I wasn’t really ambitious at all. I do remember being at one point just assuming I’m going to make art. That was it. That what was I good at. I didn’t have any ambition to do this. I still don’t have ambition as such. I have loads of drive and excitement to make things happen, but I’ve never been target driven. But I think one of my earliest ambitions was to know how to build a light hut to live in. I was obsessed with this idea of trying to create my self sufficient home, which is why I went into wilderness survival.

I went to school in Kentish Town. I went to university art school: I went to the Chelsea College of Art, Camberwell College of Art. I was always working, I worked all the time to just like to make money from doing lots of odd-jobs, DJing, I used to be a burlesque dancer, anything. The art world was really great for teaching you how to be ingenious and find lots of ways to make things happen.

I had been singing all my life. My father is a musician and still plays. I’d sung songs all my life, particularly at school camps.
In the summers we would be around the campfire. That was never a professional thing, just the joy of singing together.

My mentor was a very important person to me, a Scottish traveller called Stanley Robertson, who lived in Aberdeen on the road in caravans all his early life, travelling across Scotland. He was the last of the great balladeers and storytellers who kept old songs and ways alive. I was very privileged to have four years of very deep mentorship under him being shown the old ways and becoming, as he put it, the keeper of the lore.

My musical influences are from all over. I’m always looking for interesting instruments from different cultures and traditions. So that is very much part of my artistic process. It’s about discovering sounds and interesting ways of playing instruments. I live in Hackney.
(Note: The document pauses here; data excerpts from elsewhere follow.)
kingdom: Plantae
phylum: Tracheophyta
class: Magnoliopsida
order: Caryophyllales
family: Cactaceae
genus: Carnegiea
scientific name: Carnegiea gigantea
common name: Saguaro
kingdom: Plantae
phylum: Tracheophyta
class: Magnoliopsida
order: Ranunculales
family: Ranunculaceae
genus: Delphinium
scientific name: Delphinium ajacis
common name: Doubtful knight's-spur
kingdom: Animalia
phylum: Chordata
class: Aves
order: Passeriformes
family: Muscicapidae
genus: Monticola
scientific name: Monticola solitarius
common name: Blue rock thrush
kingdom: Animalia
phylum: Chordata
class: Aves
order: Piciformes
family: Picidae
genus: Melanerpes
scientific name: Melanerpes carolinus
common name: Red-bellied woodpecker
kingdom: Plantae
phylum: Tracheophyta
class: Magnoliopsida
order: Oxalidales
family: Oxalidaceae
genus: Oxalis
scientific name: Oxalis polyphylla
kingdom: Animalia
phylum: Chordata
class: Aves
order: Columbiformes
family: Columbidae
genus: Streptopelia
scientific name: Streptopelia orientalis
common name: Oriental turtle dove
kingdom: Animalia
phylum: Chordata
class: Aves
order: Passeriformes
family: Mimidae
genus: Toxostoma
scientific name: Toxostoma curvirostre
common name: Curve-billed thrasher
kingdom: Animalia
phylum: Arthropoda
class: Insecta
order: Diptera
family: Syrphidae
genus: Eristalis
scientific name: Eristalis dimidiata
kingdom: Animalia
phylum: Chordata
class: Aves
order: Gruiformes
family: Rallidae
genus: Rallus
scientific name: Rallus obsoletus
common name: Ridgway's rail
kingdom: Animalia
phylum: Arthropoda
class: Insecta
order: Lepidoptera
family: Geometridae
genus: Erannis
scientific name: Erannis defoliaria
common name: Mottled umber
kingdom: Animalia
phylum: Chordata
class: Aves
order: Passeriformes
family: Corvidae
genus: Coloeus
I live in the caretakers’ flat over a church in the centre of Dalston. My flat is unique, very special.

It’s my little sanctuary and oasis, where all my music and work happens. I live here because it is an absolute hot house of culture. Yesterday I went to see a gig in Hackney and, walking past the glass front of Cafe Oto, I saw it was bursting with jazz musicians. I just thought wow, this area is just full of creativity and opportunity for artistic endeavours.

The idea of the nest came from the discovery of wider folk community tradition happening very much in the old way that it has done for decades. I love the music, but I couldn’t find anywhere to hear it that wasn’t full of old people, so I wanted to create an environment where that music could be heard by a younger audience.

It started off where it still is every month in the Old Queens Head on Essex Road, Islington, and has grown from being a monthly night with one or two acts to 150 shows a year. It’s all over the city and festival stages and also events outside of London. So it’s really become a platform to host lots of different ways of presenting all aspects of folk music, world music, traditional music and acoustic and stuff doesn’t fit into categories – just great music.

From that comes The Song Collectors Collective. The SCC is an organisation dedicated to the conservation and preservation of all traditions within UK and Ireland, and also abroad. It is a place for learning how to collect intangible vanishing culture, particularly songs, but also stories and language and culture and community – cultural caches can be discovered and carefully, sensitively documented and repatriated and made accessible online.

So it’s an organisation that teaches how to collect but also presents experts in the field in places where we can learn from them, including lots of conferences and gatherings and places where their stories can be heard about their engagement with indigenous communities all around the place. It worked particularly with Gypsy travellers communities in the UK and Ireland, because that’s my speciality area where the best of the song still exists.”